LA CULTURA ALCOHÓLICA


En la sociedad actual en la que nos desenvolvemos siempre se escucha que pertenecemos a una cultura alcohólica. No están del todo lejos de la realidad. Pero, ¿es acaso Ecuador un caso aislado? ¿Es Sudamérica o la gente latina?. Analizando nuestro sector continental, vemos claramente que cada país tiene una especie de bebida alcohólica representativa: Colombia, el aguardiente; Brasil; cachaza; Chile y sus vinos; Argentina, el fernet cordobés; etc. Si pasamos al otro lado tenemos a Escocia con su whisky o Rusia con su afamado vodka. Ni hablar de México con el tequila. Nuestro país no tiene un ícono definido, pero se puede decir que “tomamos de todo”, por así decirlo, y los justificativos para hacerlo son válidos, cuanto inverosímiles.

Si ganamos, si perdemos, si algo nos sobra, si algo falta, si estamos decepcionados, si alcanzamos un logro importante, si nos fue bien, si nos fue mal. Cualquier pretexto es bueno para levantar una copa o vaso de algún licor. Y en una celebración, fiesta, caída o como quiera llamárselo, el elemento alcohol es infaltable. De hecho que no haya, es mal visto, o en todo caso muy raro. No distingue clases sociales, género o edad. Quizá algunos se sujetan a sus creencias religiosas y hay que respetarlos; pero es un punto aparte. De ahí en más, el factor alcohol está asociado a nuestra costumbre.

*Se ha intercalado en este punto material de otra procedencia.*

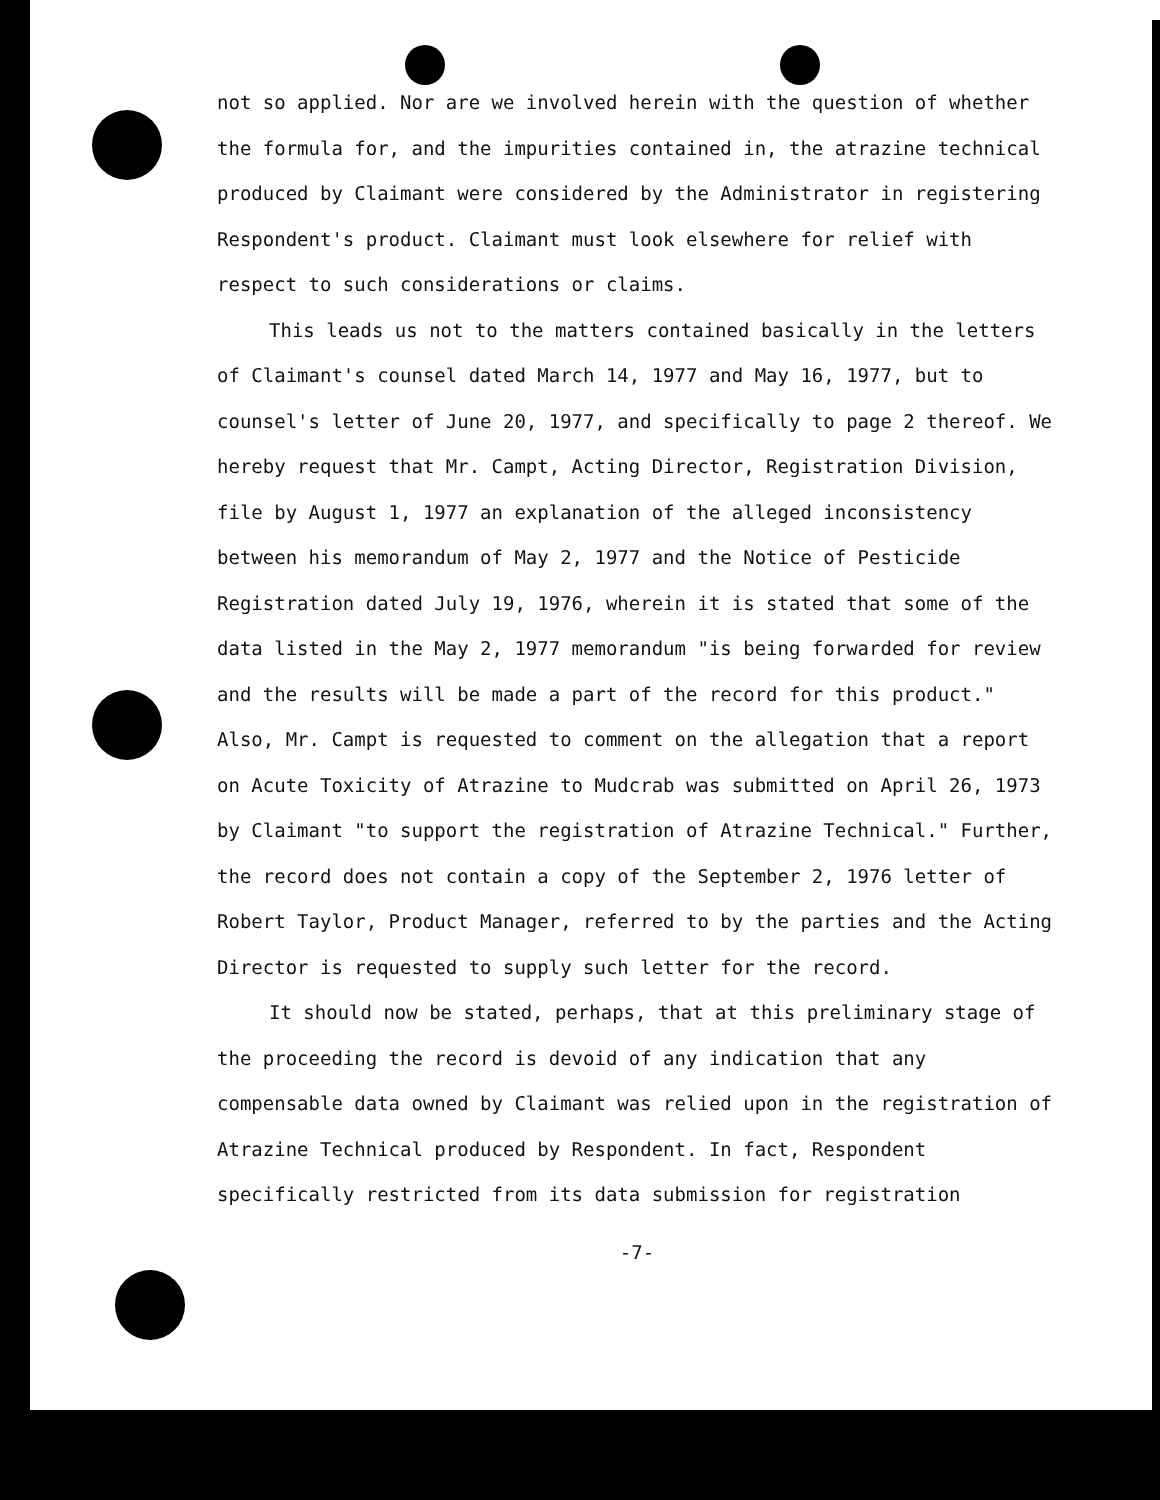not so applied. Nor are we involved herein with the question of whether the formula for, and the impurities contained in, the atrazine technical produced by Claimant were considered by the Administrator in registering Respondent's product. Claimant must look elsewhere for relief with respect to such considerations or claims.
This leads us not to the matters contained basically in the letters of Claimant's counsel dated March 14, 1977 and May 16, 1977, but to counsel's letter of June 20, 1977, and specifically to page 2 thereof. We hereby request that Mr. Campt, Acting Director, Registration Division, file by August 1, 1977 an explanation of the alleged inconsistency between his memorandum of May 2, 1977 and the Notice of Pesticide Registration dated July 19, 1976, wherein it is stated that some of the data listed in the May 2, 1977 memorandum "is being forwarded for review and the results will be made a part of the record for this product." Also, Mr. Campt is requested to comment on the allegation that a report on Acute Toxicity of Atrazine to Mudcrab was submitted on April 26, 1973 by Claimant "to support the registration of Atrazine Technical." Further, the record does not contain a copy of the September 2, 1976 letter of Robert Taylor, Product Manager, referred to by the parties and the Acting Director is requested to supply such letter for the record.
It should now be stated, perhaps, that at this preliminary stage of the proceeding the record is devoid of any indication that any compensable data owned by Claimant was relied upon in the registration of Atrazine Technical produced by Respondent. In fact, Respondent specifically restricted from its data submission for registration
-7-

¿Por qué lo hacemos? Su sabor no es del todo agradable. Probablemente solo como acompañamiento de algunas comidas explote su verdadero gusto, pero de ahí en más es amargo y pasa un buen tiempo fermentándose para su consumo. Como ya se dijo antes, los motivos sobran. Si preguntásemos a las personas, por qué se consume, nadie tendría una razón convincente. Pero entre la juventud y por qué no entre muchos adultos maduros, hay una causa singular: el trastorno de personalidad que otorga el licor en ciertas dosis. Curioso como una sencilla y corta cadena que combina químicamente átomos de carbono, hidrógeno y oxígeno nos puede alterar tanto.

Y sí. El alcohol de que nos cambia, nos cambia. Perdemos la percepción normal de cómo vemos las cosas, perdemos la sensibilidad motriz, la noción de cercanía de los objetos, etc. ¿Y qué ganamos? Pues al parecer liberación. Pude sonar absurdo, pero es cierto. Cuando consumimos licor tenemos una especie de apertura momentánea de nuestro “yo interno”, al que no le importa el qué dirán, el que se vuelve un hombre o mujer “capaces de todo”, donde su voluntad está supeditada a sus instintos primarios, a las bajas pasiones, como que saca parte de nuestra esencia oculta. Que no se malinterprete; no he dicho que para ser nosotros mismos hay que beber alcohol. Simplemente es un coadyuvante para que ciertas personas se quiten la máscara con la que andan cotidianamente, es su pase a revelar parte de sí. Mucha gente dice lo que siente, piensa o hace durante una sesión de alcohol. Se sienten más capaces de hacerlo y por un momento se despojan de la vergüenza.

Bien o mal, el licor ha estado presente durante toda la historia en esta y la mayoría de sociedades, salvo puntuales y respetables excepciones. En la nuestra nos vemos abocados a su consumo desde edades relativamente tempranas y no hacerlo en signo de debilidad a los ojos de los grupos sociales. Sin embargo hay que ser firme, si es que esa ha sido nuestra decisión, sin dejarnos llevar por la corriente.  De todas formas, el alcohol tiene su particularidad: ha sido y será, el lubricante social por excelencia.